In 1891, James Naismith, a Canadian-American physical
educator, invented basketball.
James Naismith was a sports coach and innovator from Canada.
In 1891, he invented basketball, and he is also credited with designing the
first football helmet. He wrote the first basketball rulebook and founded the
University of Kansas basketball program. For his contributions to sports,
Naismith has received numerous posthumous honors. He died on November 28, 1939,
in Kansas, at the age of 78.
James Naismith Early Life
Naismith was born on November 6, 1861, in Almonte, Ontario,
Canada, the second child of Scottish immigrants. In 1894, he married Maude
Evelyn Sherman in Springfield, Massachusetts, and they had five children. In
1925, he became an American citizen.
Why Naismith Created Basketball
Naismith left his position as athletics director at McGill
University in Montreal around the age of 30 to teach physical education at the
YMCA International Training School in Springfield, Massachusetts.

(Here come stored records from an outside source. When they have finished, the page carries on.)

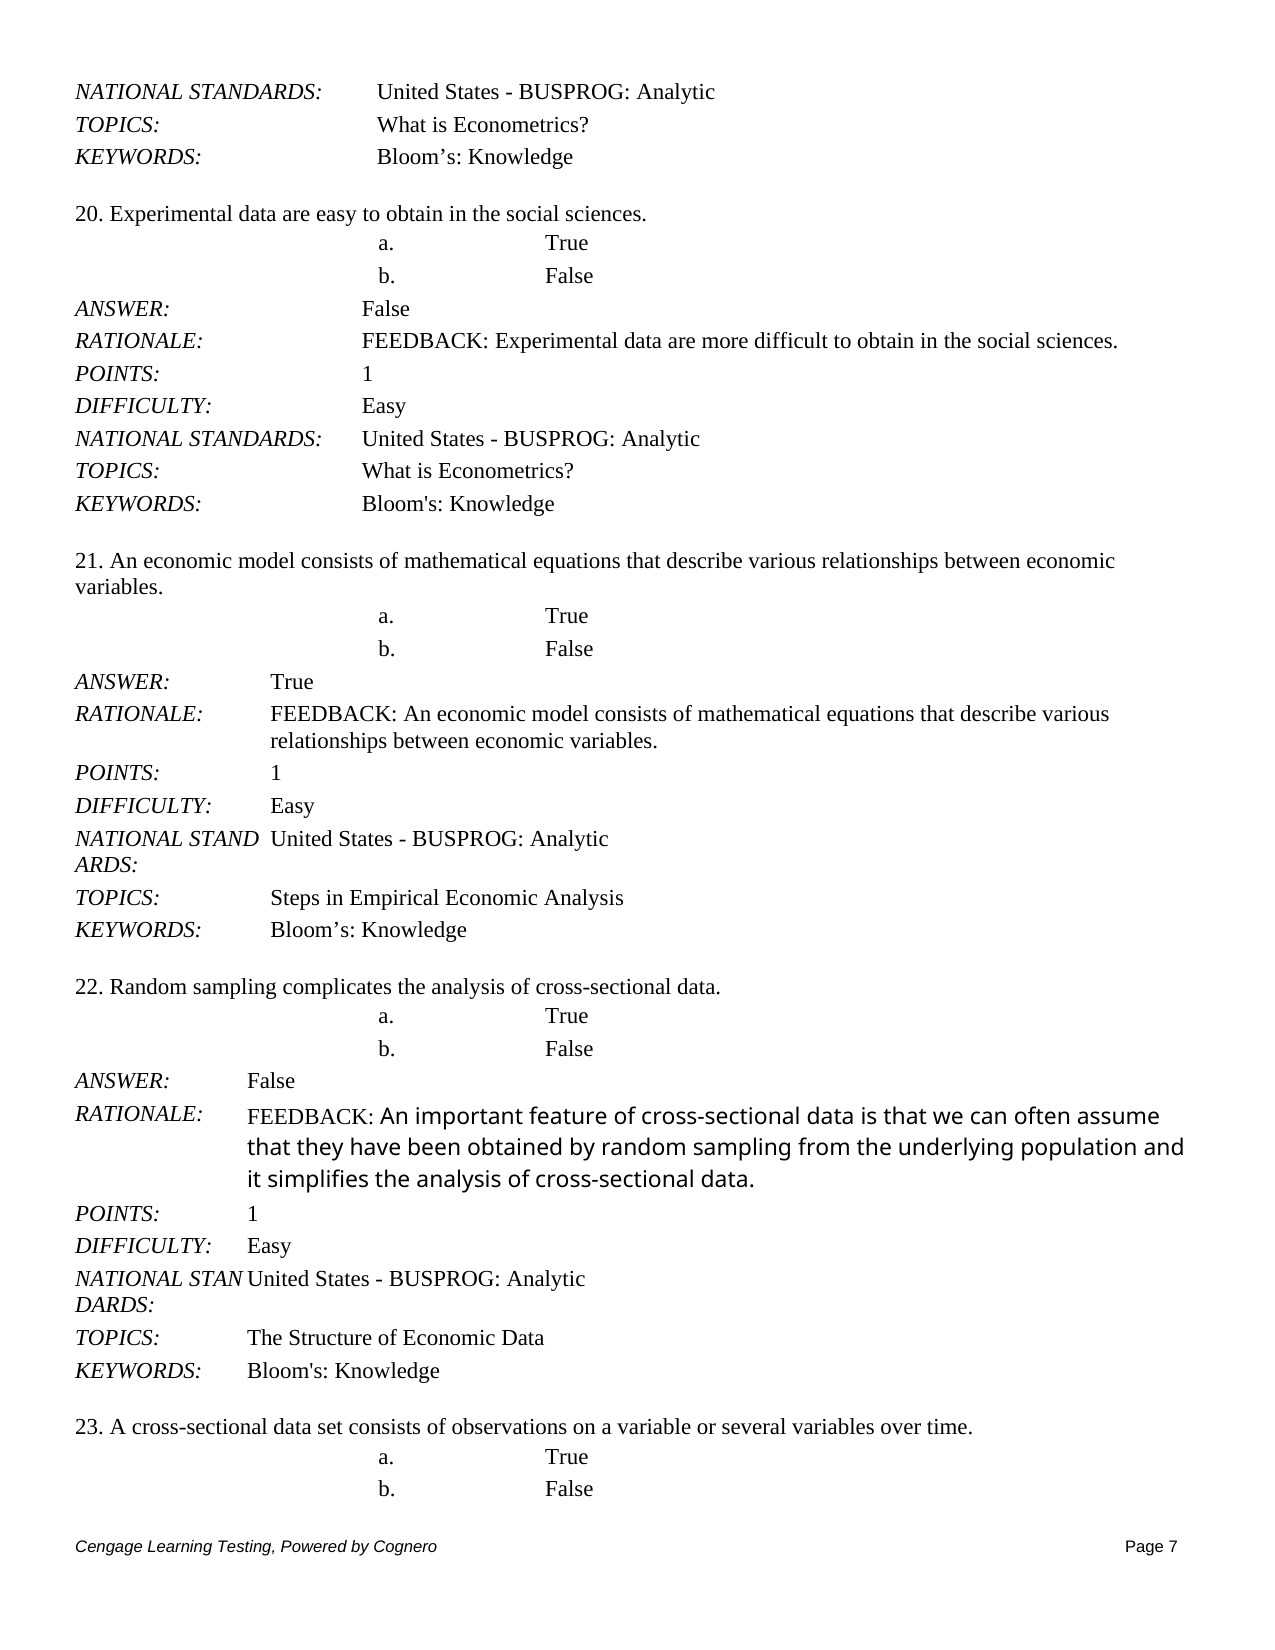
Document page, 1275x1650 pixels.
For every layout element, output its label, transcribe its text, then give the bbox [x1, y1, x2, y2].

table_header 22. ​Random sampling complicates the analysis of cross-sectional data. [75, 999, 1200, 1386]
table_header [75, 1440, 1200, 1505]
table_header 21. An economic model consists of mathematical equations that describe various relationships between economic variables. [75, 599, 1200, 946]
table_header 20. ​Experimental data are easy to obtain in the social sciences. [75, 226, 1200, 520]
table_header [75, 75, 1200, 173]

Naismith was
tasked by his boss with developing an indoor sports game to help athletes stay
in shape during the harsh New England winters. This new game had to be
"fair for all players and not too rough," according to Naismith's
boss.
The end result was a basketball game. Naismith invented
basketball in 1891, with 13 basic rules and 10-foot-high peach baskets as the
goals for each 9-player team.
The game had grown so popular by 1893 that the YMCA began
promoting it internationally, and it served as a demonstration sport at the
Summer Olympics in St. Louis, Missouri, in 1904. By 1936, the sport had become
an official event at the Berlin Summer Olympics. Naismith lived long enough to
witness the birth of the National Invitation Tournament (1938) and the NCAA
Tournament (1946). (1939).
James Naismith Enthusiasm for Physical Education
Despite the fact that his new sport was taking off, Naismith
was said to be more interested in his career as a physical educator. In 1898,
he moved to Denver to pursue his medical degree after leaving the YMCA in
Springfield, Massachusetts. He then established a basketball program at the
University of Kansas, where he began a long line of prestigious basketball
coaches, beginning with Phog Allen, who famously coached ace
players-turned-coaches Adolph Rupp, Dean Smith, and Ralph Miller. Naismith's
tenure at the University of Kansas spanned nearly four decades. In 1937, he was
a founding member of the National Association of Intercollegiate Basketball,
which later became the National Association of Intercollegiate Athletics
(NAIA). During his lifetime and after his death, he received numerous sports
awards.
James Naismith Death and Legacy
Naismith suffered a severe brain hemorrhage in 1939. He died
nine days later, on November 28, 1939, at the age of 78, in his Lawrence,
Kansas, home. Basketball ” its Origins and Development, his seminal work, was
published two years after his death.